Madrid, 29 (European Press)
A new study has revealed that cladding buildings with walls designed to be covered with plants can reduce the amount of heat lost through their structure by more than 30%.
The study, conducted at the University of Plymouth, focused on the Sustainability Center, a pre-1970s building on the campus, and compared how effectively two sections of its walls held heat.
Although at the same west-facing elevation, one of these sections has been updated with an exterior living wall facade, consisting of a system of sheets of flexible felt fabric with recesses allowing fertile soil and seeding.
After five weeks of measurements, the researchers found that the amount of heat lost through the modern wall with the living facade was 31.4% less than the original structure.
They also found that daytime temperatures inside the newly covered section remained more stable than the area with the exposed building, meaning that less energy was needed to heat it.
The study is one of the first to determine the thermal effect of living wall systems in existing buildings in temperate environments and was conducted by academics affiliated with the university’s Sustainable Earth Institute, according to a statement from the university.

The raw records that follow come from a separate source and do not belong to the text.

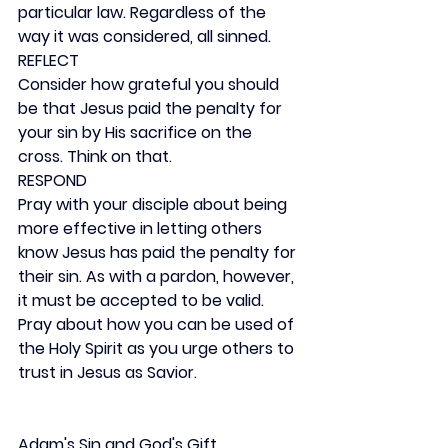
particular law. Regardless of the 
way it was considered, all sinned.
REFLECT
Consider how grateful you should 
be that Jesus paid the penalty for 
your sin by His sacrifice on the 
cross. Think on that.
RESPOND
Pray with your disciple about being 
more effective in letting others 
know Jesus has paid the penalty for 
their sin. As with a pardon, however, 
it must be accepted to be valid. 
Pray about how you can be used of 
the Holy Spirit as you urge others to 
trust in Jesus as Savior.
Adam's Sin and God's Gift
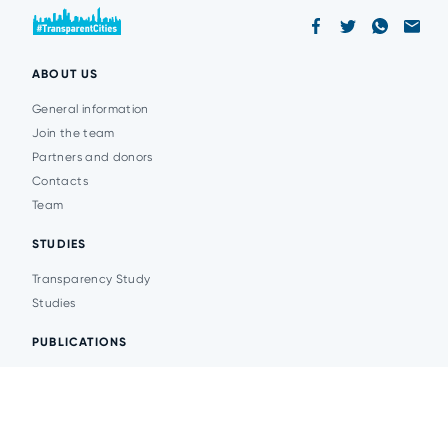
ABOUT US
General information
Join the team
Partners and donors
Contacts
Team
STUDIES
Transparency Study
Studies
PUBLICATIONS
Analytics
Events
News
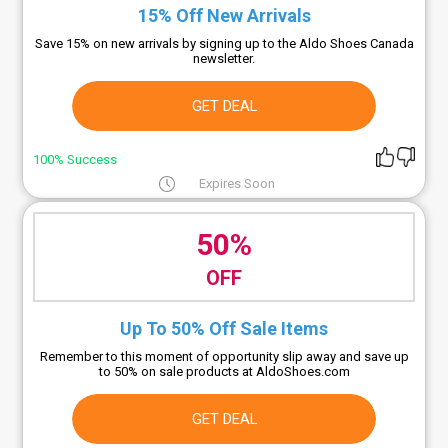
15% Off New Arrivals
Save 15% on new arrivals by signing up to the Aldo Shoes Canada
newsletter.
GET DEAL
100% Success
Expires Soon
50%
OFF
Up To 50% Off Sale Items
Remember to this moment of opportunity slip away and save up
to 50% on sale products at AldoShoes.com
GET DEAL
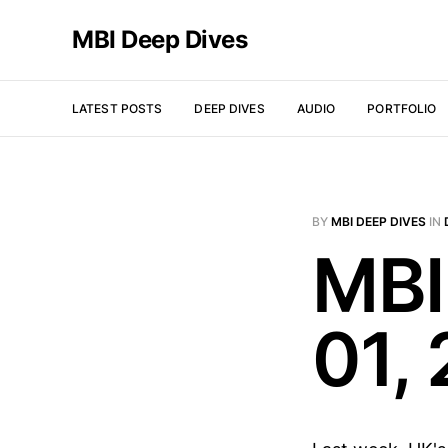
MBI Deep Dives
LATEST POSTS
DEEP DIVES
AUDIO
PORTFOLIO
BY
MBI DEEP DIVES
IN
MBI
01,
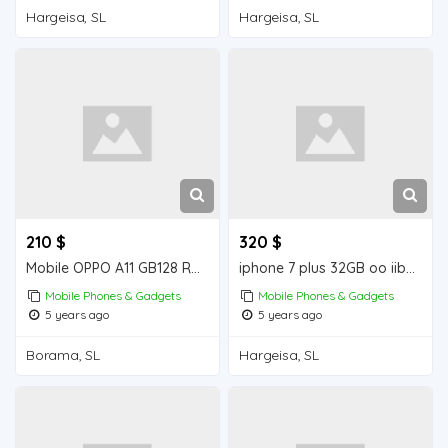
Hargeisa, SL
Hargeisa, SL
210 $
320 $
Mobile OPPO A11 GB128 RAM 4 GB iiba Borama for sale
iphone 7 plus 32GB oo iiba Hargeisa for sale
Mobile Phones & Gadgets
Mobile Phones & Gadgets
5 years ago
5 years ago
Borama, SL
Hargeisa, SL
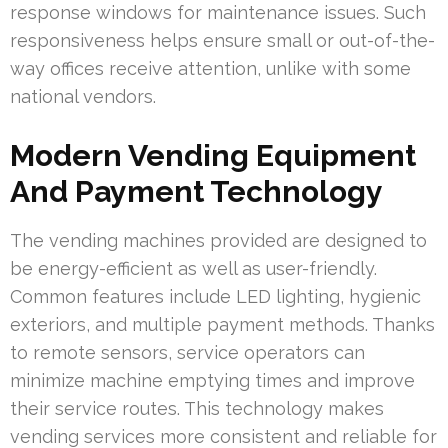
response windows for maintenance issues. Such
responsiveness helps ensure small or out-of-the-
way offices receive attention, unlike with some
national vendors.
Modern Vending Equipment
And Payment Technology
The vending machines provided are designed to
be energy-efficient as well as user-friendly.
Common features include LED lighting, hygienic
exteriors, and multiple payment methods. Thanks
to remote sensors, service operators can
minimize machine emptying times and improve
their service routes. This technology makes
vending services more consistent and reliable for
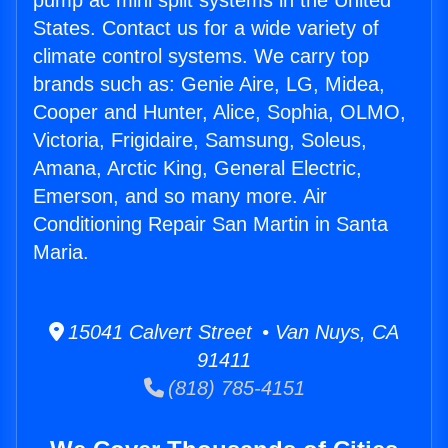
pump ac mini split systems in the United
States. Contact us for a wide variety of
climate control systems. We carry top
brands such as: Genie Aire, LG, Midea,
Cooper and Hunter, Alice, Sophia, OLMO,
Victoria, Frigidaire, Samsung, Soleus,
Amana, Arctic King, General Electric,
Emerson, and so many more. Air
Conditioning Repair San Martin in Santa
Maria.
15041 Calvert Street • Van Nuys, CA
91411
(818) 785-4151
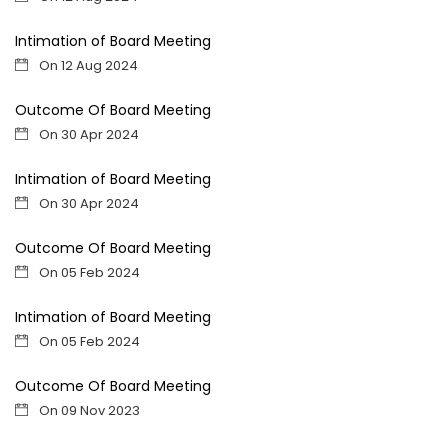
Intimation of Board Meeting
On 12 Aug 2024
Outcome Of Board Meeting
On 30 Apr 2024
Intimation of Board Meeting
On 30 Apr 2024
Outcome Of Board Meeting
On 05 Feb 2024
Intimation of Board Meeting
On 05 Feb 2024
Outcome Of Board Meeting
On 09 Nov 2023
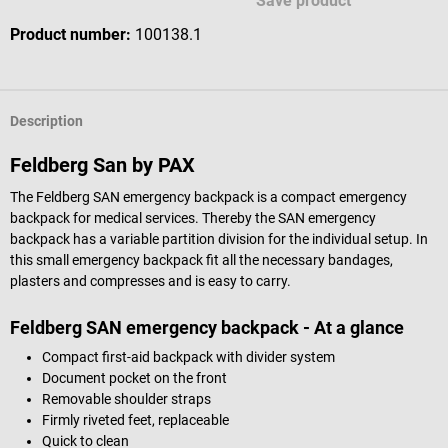
Save product
Product number:
100138.1
Description
Feldberg San by PAX
The Feldberg SAN emergency backpack is a compact emergency
backpack for medical services. Thereby the SAN emergency
backpack has a variable partition division for the individual setup. In
this small emergency backpack fit all the necessary bandages,
plasters and compresses and is easy to carry.
Feldberg SAN emergency backpack - At a glance
Compact first-aid backpack with divider system
Document pocket on the front
Removable shoulder straps
Firmly riveted feet, replaceable
Quick to clean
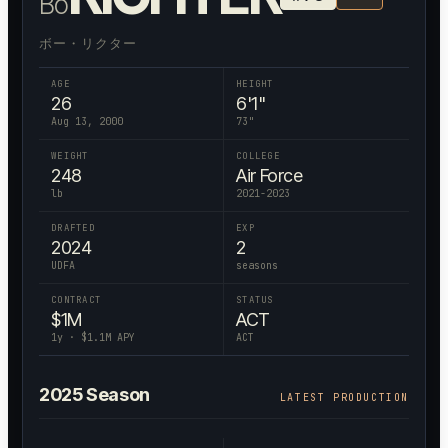
Bo
ボー・リクター
AGE
HEIGHT
26
6'1"
Aug 13, 2000
73
"
WEIGHT
COLLEGE
248
Air Force
lb
2021-2023
DRAFTED
EXP
2024
2
UDFA
seasons
CONTRACT
STATUS
$
1
M
ACT
1
y · $
1.1
M APY
ACT
2025
Season
LATEST PRODUCTION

Writing in the journal Building and Environment, they say that while the concept is relatively new, it has already been shown to bring a number of benefits, such as increased biodiversity.
However, with buildings directly accounting for 17% of UK greenhouse gas emissions, and space heating accounting for more than 60% of total energy used in buildings, these new findings could be a game-changer to help the UK meet its net commitments. Zero.